= Wellington Gordon =

American politician

Wellington Gordon (November 24, 1812 – March 21, 1888) was an American planter, politician, and educator. He inherited an estate in Virginia and served a term as a member of the Virginia General Assembly. He subsequently moved to California after the end of the American Civil War.

==Early life and political career==

Gordon, fifth son of Samuel and Susan (Knox) Gordon, was born in Falmouth, on November 24, 1812. He entered college from Fredericksburg in 1828, and he graduated from Yale College in 1831. After graduation, he studied law and was admitted to the bar but was compelled by the failure of his eyesight to abandon his chosen profession.

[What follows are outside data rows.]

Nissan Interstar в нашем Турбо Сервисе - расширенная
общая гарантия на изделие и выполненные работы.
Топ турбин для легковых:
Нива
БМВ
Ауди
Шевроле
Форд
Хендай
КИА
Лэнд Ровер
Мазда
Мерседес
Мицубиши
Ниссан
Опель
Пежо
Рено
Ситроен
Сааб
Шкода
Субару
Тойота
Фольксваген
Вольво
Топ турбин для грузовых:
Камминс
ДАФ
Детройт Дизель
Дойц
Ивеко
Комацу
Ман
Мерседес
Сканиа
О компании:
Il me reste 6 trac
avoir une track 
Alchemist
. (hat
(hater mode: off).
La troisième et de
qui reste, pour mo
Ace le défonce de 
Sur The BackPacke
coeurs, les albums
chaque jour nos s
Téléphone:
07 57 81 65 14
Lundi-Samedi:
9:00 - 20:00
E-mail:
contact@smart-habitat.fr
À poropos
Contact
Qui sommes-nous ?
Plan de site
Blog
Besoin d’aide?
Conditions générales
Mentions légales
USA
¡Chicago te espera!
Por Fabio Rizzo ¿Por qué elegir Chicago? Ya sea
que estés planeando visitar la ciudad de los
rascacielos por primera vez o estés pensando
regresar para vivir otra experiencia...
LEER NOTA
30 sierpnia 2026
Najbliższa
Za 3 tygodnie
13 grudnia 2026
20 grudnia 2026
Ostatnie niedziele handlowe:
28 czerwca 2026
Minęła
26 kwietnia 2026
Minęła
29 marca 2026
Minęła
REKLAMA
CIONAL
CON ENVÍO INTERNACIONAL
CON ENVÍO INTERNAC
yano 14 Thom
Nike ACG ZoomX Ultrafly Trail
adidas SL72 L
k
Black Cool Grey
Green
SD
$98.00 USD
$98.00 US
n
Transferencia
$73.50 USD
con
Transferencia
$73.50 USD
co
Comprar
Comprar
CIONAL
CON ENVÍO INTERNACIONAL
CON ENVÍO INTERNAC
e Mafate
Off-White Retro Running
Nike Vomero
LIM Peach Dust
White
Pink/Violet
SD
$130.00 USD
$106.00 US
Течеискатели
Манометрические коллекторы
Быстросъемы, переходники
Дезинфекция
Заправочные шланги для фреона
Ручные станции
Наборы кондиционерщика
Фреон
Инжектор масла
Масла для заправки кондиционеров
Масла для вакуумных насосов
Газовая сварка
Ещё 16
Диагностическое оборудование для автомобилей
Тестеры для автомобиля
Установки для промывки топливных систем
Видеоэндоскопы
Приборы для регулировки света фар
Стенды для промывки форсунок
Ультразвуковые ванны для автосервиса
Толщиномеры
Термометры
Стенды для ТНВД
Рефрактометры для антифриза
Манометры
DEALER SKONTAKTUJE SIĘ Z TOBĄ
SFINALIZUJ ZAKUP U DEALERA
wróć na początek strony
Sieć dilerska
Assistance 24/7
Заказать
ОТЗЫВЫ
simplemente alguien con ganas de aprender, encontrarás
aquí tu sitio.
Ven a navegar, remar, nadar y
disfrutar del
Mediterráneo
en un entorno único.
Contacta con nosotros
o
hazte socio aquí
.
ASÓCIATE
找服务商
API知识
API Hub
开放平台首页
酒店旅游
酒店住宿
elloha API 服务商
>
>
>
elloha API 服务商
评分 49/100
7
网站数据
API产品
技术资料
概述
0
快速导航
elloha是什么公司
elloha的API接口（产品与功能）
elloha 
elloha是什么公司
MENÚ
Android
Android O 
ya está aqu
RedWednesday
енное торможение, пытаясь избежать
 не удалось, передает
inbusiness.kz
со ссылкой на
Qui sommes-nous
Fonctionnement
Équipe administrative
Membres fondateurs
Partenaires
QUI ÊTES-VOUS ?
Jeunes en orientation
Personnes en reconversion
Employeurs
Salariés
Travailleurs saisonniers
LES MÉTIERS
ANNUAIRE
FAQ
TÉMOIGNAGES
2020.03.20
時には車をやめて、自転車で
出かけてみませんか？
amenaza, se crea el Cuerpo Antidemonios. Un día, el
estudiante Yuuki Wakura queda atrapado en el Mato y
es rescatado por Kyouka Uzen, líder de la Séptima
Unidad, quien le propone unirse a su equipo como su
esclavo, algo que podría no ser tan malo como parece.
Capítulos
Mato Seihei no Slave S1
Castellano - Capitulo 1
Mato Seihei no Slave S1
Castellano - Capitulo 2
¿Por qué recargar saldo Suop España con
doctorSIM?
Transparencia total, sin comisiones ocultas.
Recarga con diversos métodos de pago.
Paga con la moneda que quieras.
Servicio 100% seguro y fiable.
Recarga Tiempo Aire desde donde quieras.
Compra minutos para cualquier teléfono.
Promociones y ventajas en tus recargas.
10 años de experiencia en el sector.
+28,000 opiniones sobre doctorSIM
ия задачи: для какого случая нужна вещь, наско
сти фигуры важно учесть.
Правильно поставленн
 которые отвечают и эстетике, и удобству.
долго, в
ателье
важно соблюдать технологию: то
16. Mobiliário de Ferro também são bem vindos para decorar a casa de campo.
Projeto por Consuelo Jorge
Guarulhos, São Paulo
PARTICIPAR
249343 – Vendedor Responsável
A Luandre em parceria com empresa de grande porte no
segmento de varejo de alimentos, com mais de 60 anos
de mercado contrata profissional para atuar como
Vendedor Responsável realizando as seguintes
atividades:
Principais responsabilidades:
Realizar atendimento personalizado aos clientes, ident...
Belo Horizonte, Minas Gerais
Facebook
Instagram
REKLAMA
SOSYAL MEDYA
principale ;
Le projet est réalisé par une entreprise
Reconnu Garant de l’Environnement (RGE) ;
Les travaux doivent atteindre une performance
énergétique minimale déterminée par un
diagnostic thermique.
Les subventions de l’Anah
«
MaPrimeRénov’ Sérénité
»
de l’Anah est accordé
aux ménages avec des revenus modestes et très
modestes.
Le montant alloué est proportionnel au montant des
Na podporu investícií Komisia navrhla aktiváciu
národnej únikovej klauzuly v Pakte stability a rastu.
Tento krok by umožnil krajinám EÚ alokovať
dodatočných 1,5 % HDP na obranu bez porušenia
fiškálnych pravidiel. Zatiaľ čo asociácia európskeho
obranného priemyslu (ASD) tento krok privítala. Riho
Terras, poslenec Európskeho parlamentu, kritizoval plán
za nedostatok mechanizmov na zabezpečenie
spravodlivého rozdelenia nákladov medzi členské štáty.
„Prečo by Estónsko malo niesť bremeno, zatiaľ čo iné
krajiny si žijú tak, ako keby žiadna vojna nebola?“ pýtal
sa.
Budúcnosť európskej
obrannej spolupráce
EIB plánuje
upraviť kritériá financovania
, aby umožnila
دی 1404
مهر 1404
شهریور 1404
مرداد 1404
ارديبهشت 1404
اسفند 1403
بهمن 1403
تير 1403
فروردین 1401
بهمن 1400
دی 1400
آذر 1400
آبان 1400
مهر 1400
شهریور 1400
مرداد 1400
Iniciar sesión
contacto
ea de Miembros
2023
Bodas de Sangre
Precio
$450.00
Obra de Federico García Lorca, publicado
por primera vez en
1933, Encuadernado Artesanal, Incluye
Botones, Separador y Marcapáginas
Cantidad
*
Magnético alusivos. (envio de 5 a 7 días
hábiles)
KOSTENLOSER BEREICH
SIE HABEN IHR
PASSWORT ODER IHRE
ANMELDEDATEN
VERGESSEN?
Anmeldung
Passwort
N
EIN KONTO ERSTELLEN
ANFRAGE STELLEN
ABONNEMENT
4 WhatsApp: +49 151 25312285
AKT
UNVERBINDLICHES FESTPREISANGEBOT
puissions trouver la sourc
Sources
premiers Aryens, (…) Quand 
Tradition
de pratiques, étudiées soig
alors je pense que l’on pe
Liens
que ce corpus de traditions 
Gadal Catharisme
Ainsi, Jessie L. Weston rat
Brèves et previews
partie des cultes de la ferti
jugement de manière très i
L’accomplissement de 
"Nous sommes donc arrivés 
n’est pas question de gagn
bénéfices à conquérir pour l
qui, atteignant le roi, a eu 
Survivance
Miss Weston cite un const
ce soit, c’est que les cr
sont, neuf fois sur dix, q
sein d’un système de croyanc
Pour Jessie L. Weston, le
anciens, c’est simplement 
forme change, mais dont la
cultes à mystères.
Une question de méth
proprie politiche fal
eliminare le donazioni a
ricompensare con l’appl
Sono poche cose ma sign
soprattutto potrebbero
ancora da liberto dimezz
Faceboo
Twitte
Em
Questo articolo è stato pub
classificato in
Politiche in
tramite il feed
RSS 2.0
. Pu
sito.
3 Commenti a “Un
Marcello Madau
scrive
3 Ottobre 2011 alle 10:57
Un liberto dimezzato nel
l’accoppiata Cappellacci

Gordon then traveled for two years in Europe. On his return, having inherited a good estate from his father, he entered the life of a Virginia planter. He also interested himself in politics and served a term from 1852 to 1853, representing Fauquier County, Virginia in the Virginia General Assembly.

==Post-Civil War==

In 1869, having been lost his fortune as a results of the American Civil War, he moved to California. He used his early education by becoming a teacher in the public schools of San Francisco.

Gordon died in that city on March 21, 1888, at age 76. He died painlessly after a six-day illness, his death the result of a rupture of a blood-vessel of the brain.

==Personal life==

He married Frances A., daughter of the Honorable Cuthbert Powell of Loudoun County. She survived him with one son and one daughter, an elder son having died at the age of sixteen.